トランプ政権、「核先制使用」のリアルな不安

冷戦時代のような議論が息を吹き返した

トランプ氏は昨年3月、米大統領選挙予備選中に、過激派組織「イスラム国」(IS)による対米攻撃には「核で反撃する」と発言した。さらに自分の外交顧問に「核があるのになぜ使わないのか」と質問したとも報道された経緯がある。

さらに当選後の昨年12月22日にツイッターで「米国は世界が核に関して理解するまで核能力を拡大・強化する」と述べたほか、日本と韓国が核武装することも構わないといった「無謀なアイデア」(ワシントン・ポスト紙)を口にするなど核専門家らの間で不安が広がっている。
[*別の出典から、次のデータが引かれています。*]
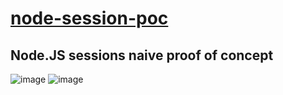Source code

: # [node-session-poc](https://github.com/UniBreakfast/node-sessions-poc)

## Node.JS sessions naive proof of concept

![image](https://github.com/user-attachments/assets/b640303e-e85b-411d-8a57-6729cdfa0904)
![image](https://github.com/user-attachments/assets/136afdb5-327a-48bb-a090-22acc100c1a0)
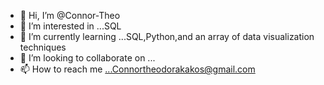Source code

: - 👋 Hi, I’m @Connor-Theo
- 👀 I’m interested in ...SQL
- 🌱 I’m currently learning ...SQL,Python,and an array of data visualization techniques
- 💞️ I’m looking to collaborate on ...
- 📫 How to reach me ...Connortheodorakakos@gmail.com

<!---
Connor-Theo/Connor-Theo is a ✨ special ✨ repository because its `README.md` (this file) appears on your GitHub profile.
You can click the Preview link to take a look at your changes.
--->
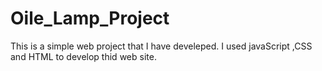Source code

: # Oile_Lamp_Project
 This is a simple web project that I have develeped. I used javaScript ,CSS and HTML to develop thid web site.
先に日本、韓国、中国を歴訪したレックス・ティラーソン国務長官も、急速に進展する北朝鮮の核・ミサイル開発に対して、「あらゆる選択肢」を検討中だと言明。北朝鮮に対する先制攻撃や韓国への核兵器再配備もトランプ政権内で検討中だと報道されている。

トランプ氏は短気でキレやすい性格のため冷静な検討もせず「核の引き金」に手を掛ける可能性に対して恐怖感も強まっている。特に緊急事態では軍や議会は大統領の決定を阻止できないため、法案提出に踏み切ったとみられる。

核戦争計画は、冷戦時代には「単一統合作戦計画(SIOP)」と題した文書にまとめられていたが、冷戦後は戦略軍司令部が実行する「作戦計画8010号(OPLAN8010)」に明記されている。

「核兵器使用」をめぐる米国の実情

「核兵器のない世界」を標榜したオバマ大統領も、実は2009年と2012年の2回、改訂版をOPLAN8010-09とOPLAN8010-12として決定している。その内容は機密で表紙のみ公開されているが、全米科学者会議(FAS)のハンス・クリステンセン研究員によると、核兵器を使用する敵対国・組織は5カ国プラス1組織となっている。

5カ国はロシア、中国、北朝鮮、イラン、シリア。1組織はイスラム過激派とみられ、これらの国・組織が大量破壊兵器(WMD)を使用した場合、核兵器も含めた手段で反撃する形となっている。トランプ政権はこれを引き継ぎ、必要に応じて改訂版を作成することになる。

核先制使用の場合は、ホワイトハウス内の大統領から、固定の通信ネットワークで指示が出される。

しかし、大統領がホワイトハウスの外に出た際に、敵対国から核攻撃を受けた場合には、ホワイトハウス駐在武官が常に携行する重さ約20キロの「フットボール」と呼ばれるカバンに搭載された機器で反撃を指示することになる。SIOPないしは現在のOPLAN8010の隠語が「ドロップキック」であり、それを指示する装置がフットボールと呼ばれるようになったようだ。

フットボールの中には、反撃のオプションとして敵の核基地など攻撃目標を記した文書、大統領本人であることを示す認証カード、大統領らが身を隠すシェルターの説明文書、国民に非常事態を告げる緊急放送の装置、コンピューター、衛星電話などが入っている。

トランプ氏は歴代大統領と同様に、ホワイトハウスに入る前に、戦略軍司令部の専門家らから説明を受け、1月20日の宣誓就任直後に秘密裏にフットボールを引き継いだ。

しかし、2月に安倍晋三首相とゴルフをまじえて会談したトランプ氏のフロリダの別荘では、「フットボール」が無造作に置かれ、運搬役の武官が別荘コンプレックス内のレストランで一般客と一緒に撮った写真がSNSに投稿された。この問題はトランプ政権の不注意な行動、と批判された。